Получив секретную записку от полковника и тщательно припрятав ее на случай, если бы персияне его захватили, Вани поздней ночью спустился со стены. Он осторожно пролез мимо неприятельских караулов и, рискуя на каждом шагу своей жизнью, добрался в конце концов до родового селения Касапет, отстоявшего примерно в двадцати верстах от замка. В селении жили его отец и брат с семьями, и Вани-юзбаши точно знал, что у них есть запасы хлеба, надежно спрятанные от мародеров. Младшего брата своего по имени Акоп он тотчас же отослал в Елизаветполь с донесением от Карягина, а сам вместе с родными принялся заготавливать продовольствие. Следующей ночью, еще до наступления рассвета в Шах-Булах были благополучно доставлены сорок больших свежеиспеченных хлебов, изрядный запас чеснока и других овощей — полковник Карягин и Котляревский разделили все это между своими людьми, взяв для самих себя порцию, равную с остальными.
Как и следовало ожидать, этот первый удачный опыт побудил Карягина повторить вылазку за провиантом, отрядив с проводником для этой цели поручика Васильева и пятьдесят солдат. Экспедиция вышла из крепости ночью, счастливо пробралась мимо лагеря персов, оставшись ими не замеченной, и уже на достаточном отдалении от персидского лагеря вдруг наткнулась на конный разъезд. Неприятель был истреблен егерями без единого выстрела, только холодным оружием — так, что никому из дозорных не удалось спастись. Русские тотчас же засыпали их кровь землей, а тела убитых стащили в овраг и завалили там камнями и кустарником — исключительно для того, чтобы скрыть направление своего передвижения. К рассвету продовольственная экспедиция была уже в Касапете, затем проследовала в Джермук, откуда начала движение обратно — с мукой, хлебом, с дюжиной голов скота, с вином, фруктами, овощами, с кислым молоком и даже с парой больших котлов для приготовления пищи. Все это солдаты навьючили на быков и наступившей ночью после небольшого и скоротечного боя благополучно прорвались обратно в замок.

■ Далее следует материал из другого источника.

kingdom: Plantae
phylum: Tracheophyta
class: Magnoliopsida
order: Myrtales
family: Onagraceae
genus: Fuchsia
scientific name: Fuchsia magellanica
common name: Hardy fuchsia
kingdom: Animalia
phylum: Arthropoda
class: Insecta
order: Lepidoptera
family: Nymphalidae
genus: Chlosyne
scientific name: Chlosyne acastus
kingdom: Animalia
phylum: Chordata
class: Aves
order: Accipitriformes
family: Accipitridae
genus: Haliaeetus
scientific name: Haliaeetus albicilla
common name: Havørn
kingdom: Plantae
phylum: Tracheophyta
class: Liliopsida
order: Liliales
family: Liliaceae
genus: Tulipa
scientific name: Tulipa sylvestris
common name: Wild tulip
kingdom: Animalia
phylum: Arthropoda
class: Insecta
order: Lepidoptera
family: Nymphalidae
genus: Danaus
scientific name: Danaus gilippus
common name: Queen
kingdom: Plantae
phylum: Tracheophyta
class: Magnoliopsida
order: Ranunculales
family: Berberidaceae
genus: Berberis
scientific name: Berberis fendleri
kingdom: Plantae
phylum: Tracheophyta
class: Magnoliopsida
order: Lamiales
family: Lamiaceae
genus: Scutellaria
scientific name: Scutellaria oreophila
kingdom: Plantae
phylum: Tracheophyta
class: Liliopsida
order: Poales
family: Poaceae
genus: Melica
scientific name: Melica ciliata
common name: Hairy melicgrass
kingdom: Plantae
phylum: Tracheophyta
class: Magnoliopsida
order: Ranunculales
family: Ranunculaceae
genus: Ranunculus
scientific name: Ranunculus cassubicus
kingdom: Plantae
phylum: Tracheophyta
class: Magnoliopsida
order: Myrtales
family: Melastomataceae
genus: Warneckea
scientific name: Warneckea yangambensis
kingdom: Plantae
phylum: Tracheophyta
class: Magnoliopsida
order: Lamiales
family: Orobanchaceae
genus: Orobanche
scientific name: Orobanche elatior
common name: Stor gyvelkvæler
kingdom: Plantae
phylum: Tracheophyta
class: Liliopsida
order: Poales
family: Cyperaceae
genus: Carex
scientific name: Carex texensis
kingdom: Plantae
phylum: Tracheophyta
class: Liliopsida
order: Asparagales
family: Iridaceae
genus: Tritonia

Разумеется, после этого неприятелем были усилены караулы, и вылазки за провиантом пришлось прекратить. Тем не менее, находчивость и отвага Вани-юзбаши позволили русским просидеть за крепостными стенами еще неделю — пускай скудно, однако и без какой-то особенной крайности. Помимо этого, Карягин через дружественных армян получил достоверные сведения о расположении и о силах противника и даже личное послание от князя Цицианова, которое во многом определило дальнейшие планы и действия его отряда…
Однако долготерпение принца подходило к концу, и неминуемо приближалась развязка. В результате очередных переговоров был определен окончательный срок, после которого полковнику Карягину надлежало сдать крепость своим победителям — и наступал этот срок завтра утром…
За полторы недели относительного перемирия русский отряд отдохнул и оправился. Свободные от караулов нижние чины ночевали все вместе — под крышей, на старых персидских коврах или же на соломе, покрытой шинелями. Для каждого из офицеров было выделено отдельное помещение в домах, покинутых местными жителями — впрочем, и офицеров-то оставалось так мало, что поредевшими ротами часто командовали подпоручики.
По медицинской части у Мишки Павлова забот стало значительно меньше. Новых обитателей в лазарете не прибавлялось, некоторые умерли, но другие пошли на поправку. Тем не менее, он и красавица Каринэ, как и прежде, все дни и все ночи проводили вдвоем, с постоянной заботой ухаживая за ранеными — меняли им повязки, промывали раны, кормили, поили, стирали белье и выносили нечистоты. Как оказалась, милосердная девушка не избегала никакой, даже самой неблагодарной и грязной работы. Ну, и Мишка стыдился хоть в чем-то отстать от нее, с каждым днем обретая какие-то новые навыки, необходимые для облегчения людских страданий.
К общему сожалению, отошедших в иной мир увечных и раненых теперь хоронить приходилось без батюшки — с тех пор, как во время последнего боя на кладбище был персидскою саблей зарублен отец Василий, обязанности полкового священника исполнять стало некому. Из-за этого многие умирающие солдаты, почувствовав близкий конец, подзывали к себе Мишку Павлова, чтобы рассказать ему о самом сокровенном. Потому что принять исповедь «страха смертного ради» может любой православный.
От отца Василия, можно сказать, в наследство перешел к Павлову мешок со Священным Писанием и немудреной церковной утварью. Все же прочее имущество полкового лазарета составлял теперь походный медицинский саквояж, немного нащипанной корпии и несколько полос материи, которые следовало использовать для перевязок. Лазаретная повозка была разбита и разобрана по доскам на дрова, а мази и порошки, даже самого непонятного назначения, давным-давно закончились.